(Material to process Opens)
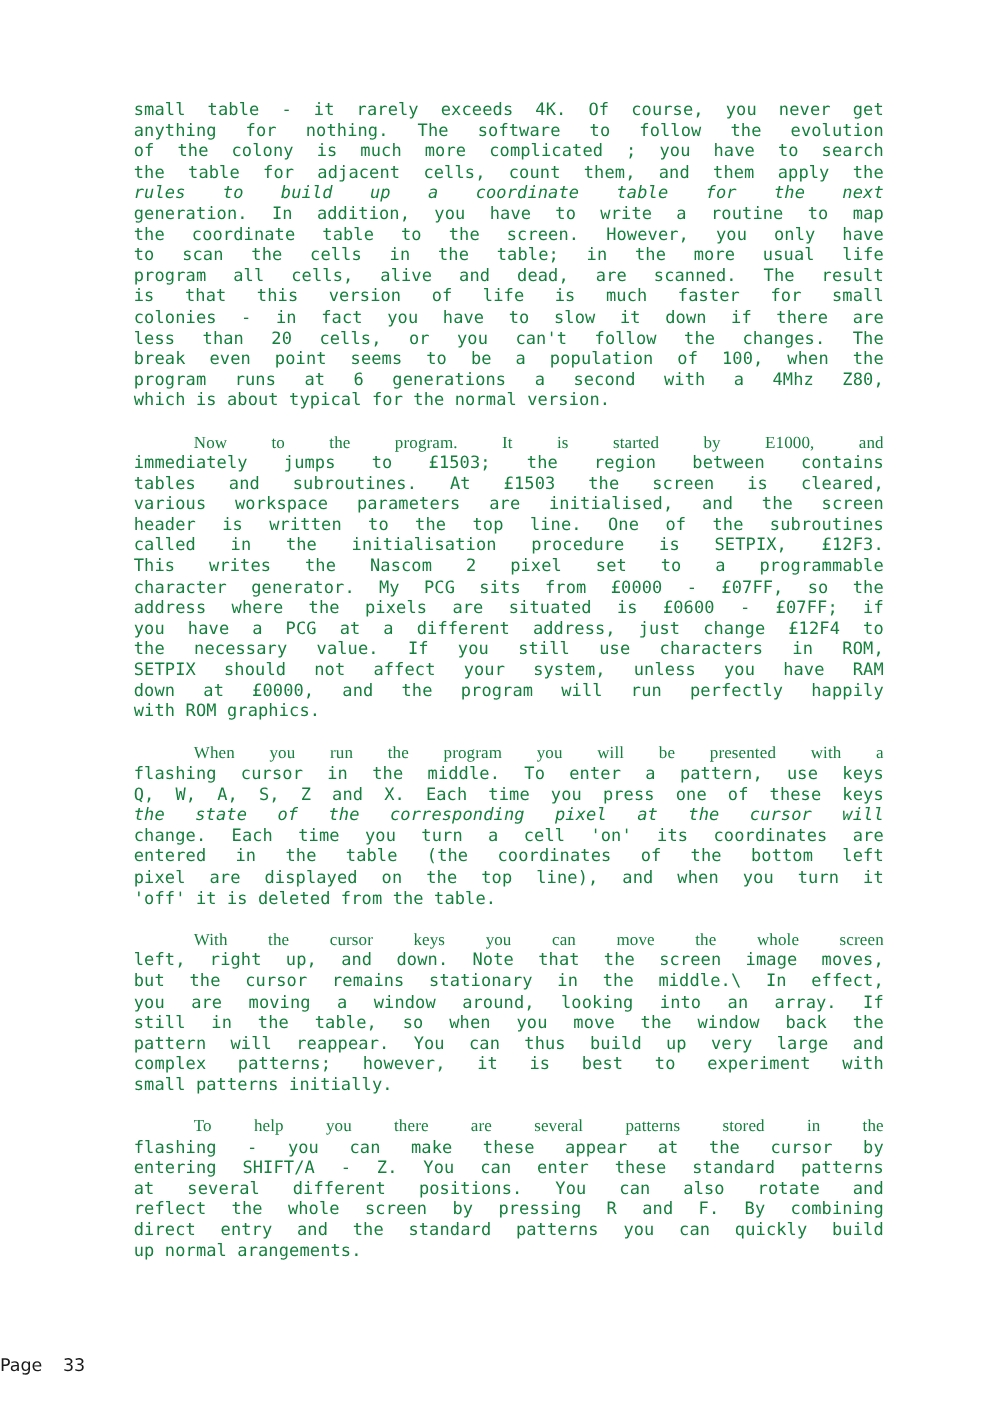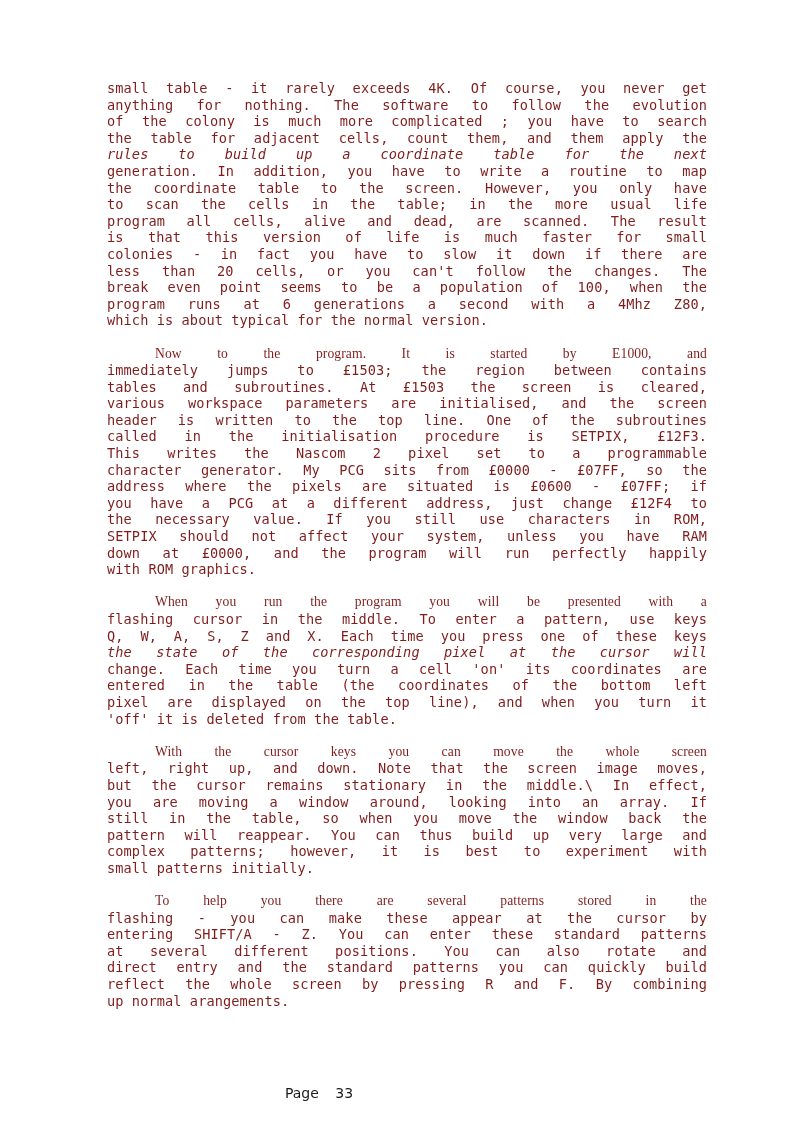--- a/index.html
+++ b/index.html
@@ -7,7 +7,7 @@
   .page {
     position: absolute; left: 107px; top: 80px; width: 600px;
     font-family: "DejaVu Sans Mono", "Liberation Mono", monospace;
-    font-size: 13.6px; color: #7f1d1d; letter-spacing: 0.1px;
+    font-size: 13.6px; color: #15803d; letter-spacing: 0.1px;
   }
   .para { margin: 0 0 16.6px 0; }
   .line {

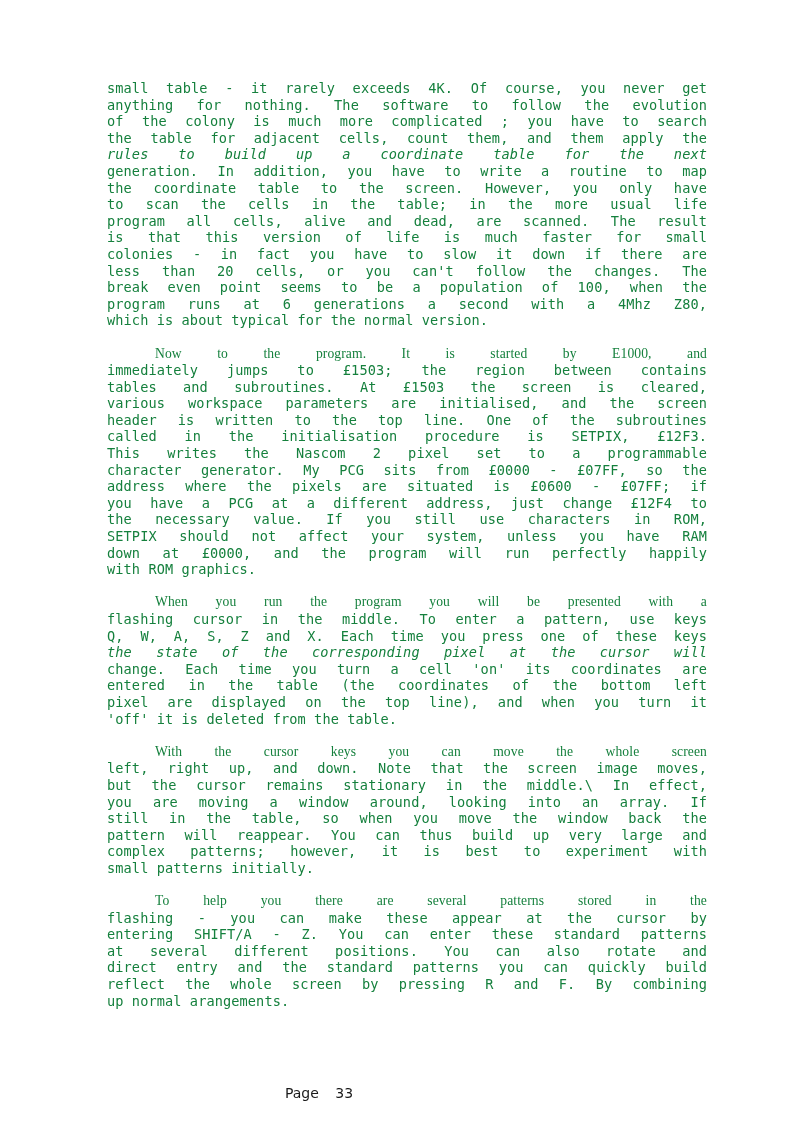--- a/index.html
+++ b/index.html
@@ -90,8 +90,8 @@
     <span class="line">flashing - you can make these appear at the cursor by</span>
     <span class="line">entering SHIFT/A - Z. You can enter these standard patterns</span>
     <span class="line">at several different positions. You can also rotate and</span>
+    <span class="line">reflect the whole screen by pressing R and F. By combining</span>
     <span class="line">direct entry and the standard patterns you can quickly build</span>
-    <span class="line">reflect the whole screen by pressing R and F. By combining</span>
     <span class="line last">up normal arangements.</span>
   </div>
 </div>

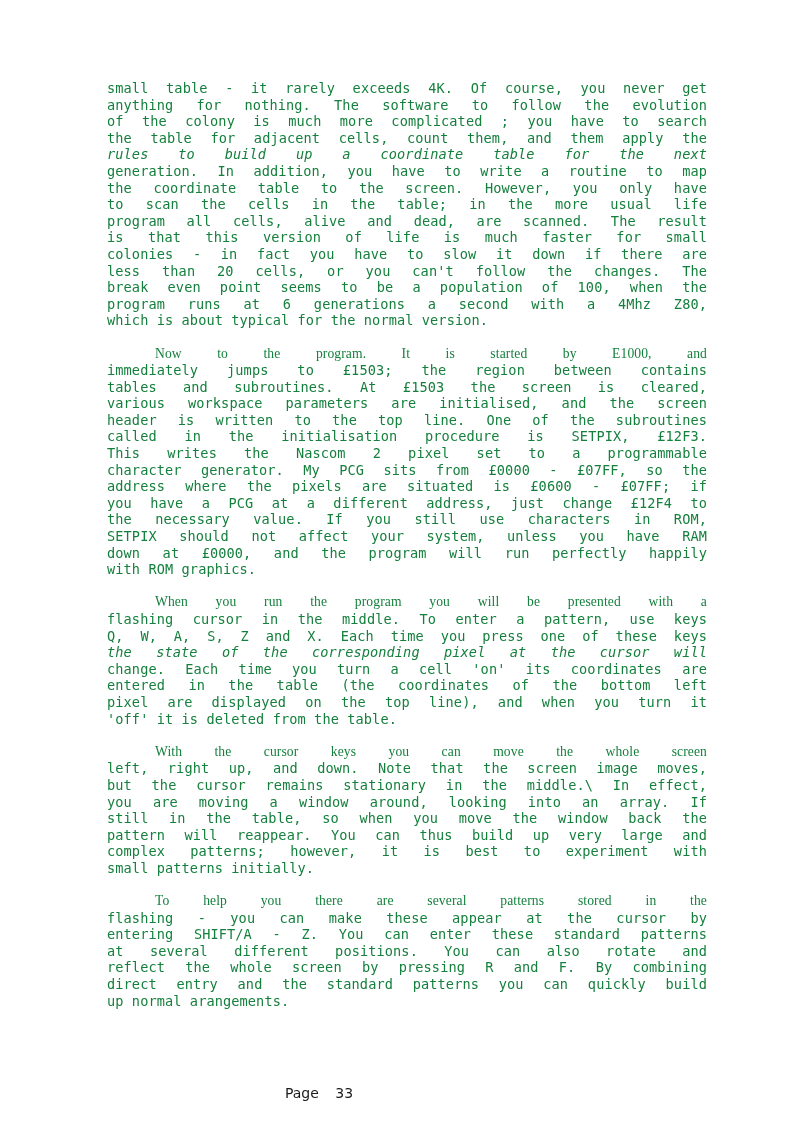--- a/index.html
+++ b/index.html
@@ -18,7 +18,7 @@
   .line.indent { padding-left: 48px; font-family: Liberation Serif, serif; }
   .seg-i { font-style: italic; }
   .footer {
-    position: absolute; left: 0; width: 638px; top: 1085px; text-align: center;
+    position: absolute; left: 0; width: 638px; top: 1085px; 
     font-family: "DejaVu Sans", "Liberation Sans", sans-serif; font-size: 14px; color: #1a1a1a;
     word-spacing: 12px;
   }

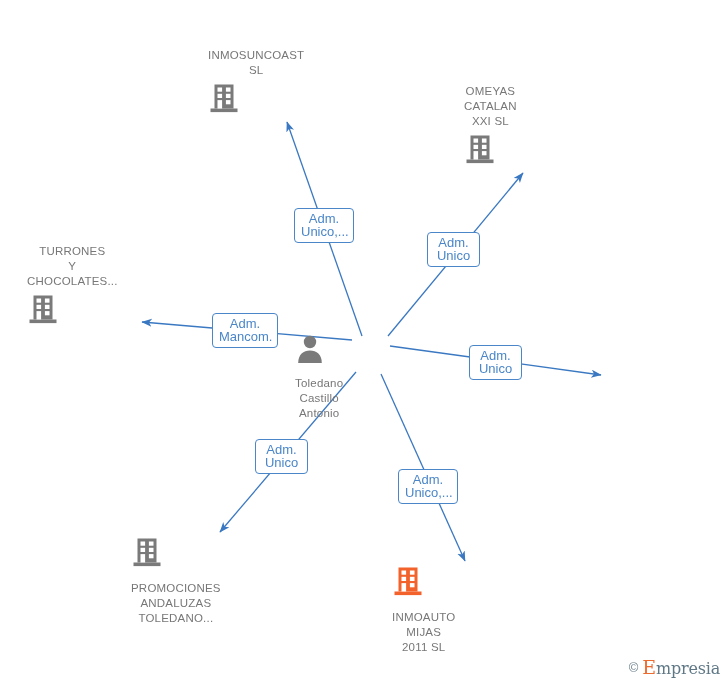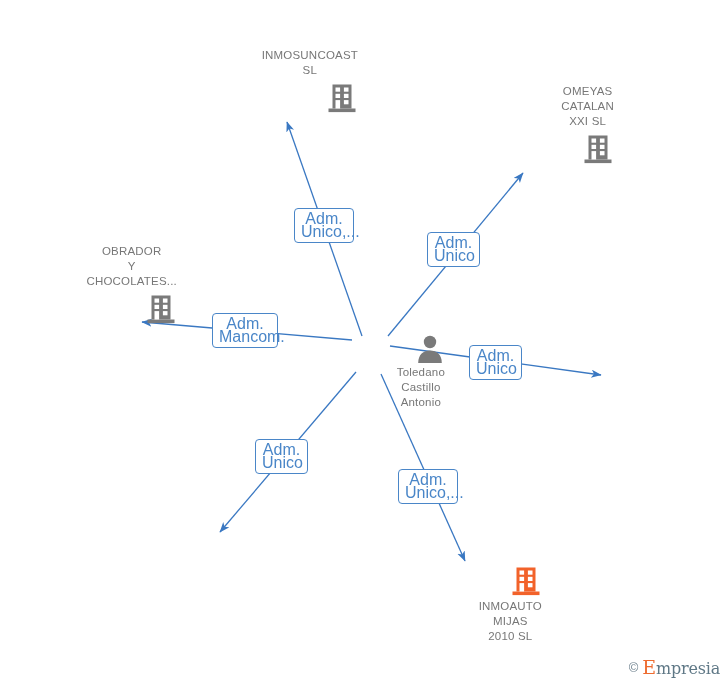--- a/index.html
+++ b/index.html
@@ -31,7 +31,7 @@
     text-align: center;
     display: flex;
     flex-direction: column;
-    align-items: flex-end;
+    align-items: flex-start;
   }
   .node .icon-wrap {
     display: block;

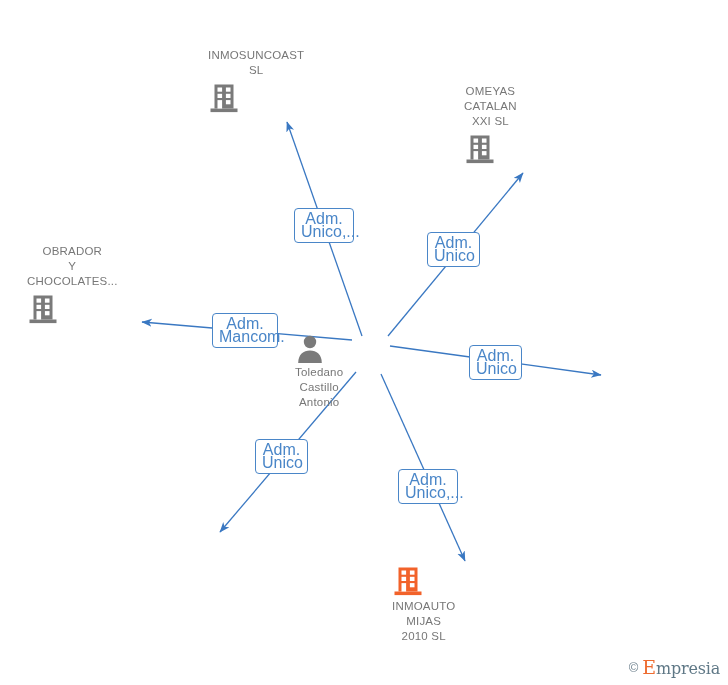--- a/index.html
+++ b/index.html
@@ -55,7 +55,7 @@
     border-radius: 4px;
     background: #ffffff;
     color: #4a86c8;
-    font-size: 16px;
+    font-size: 13px;
     line-height: 13px;
     text-align: center;
     padding: 3px 6px 4px 6px;

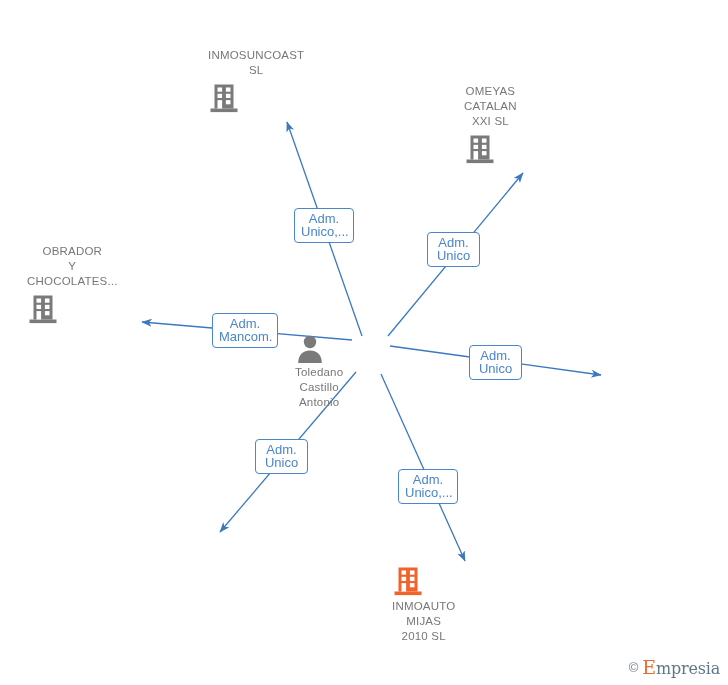--- a/index.html
+++ b/index.html
@@ -163,7 +163,7 @@
   </div>
 
   <div class="node label-above" style="left:102px; top:244px;">
-    <span class="caption">OBRADOR
+    <span class="caption">TURRONES
 Y
 CHOCOLATES...</span>
     <span class="icon-wrap">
(Material to process Closes)
▶ Required action:
Determine how many lines contain the string "standard" in the listing, and state that number by itself.

▶ Exercise answer:
2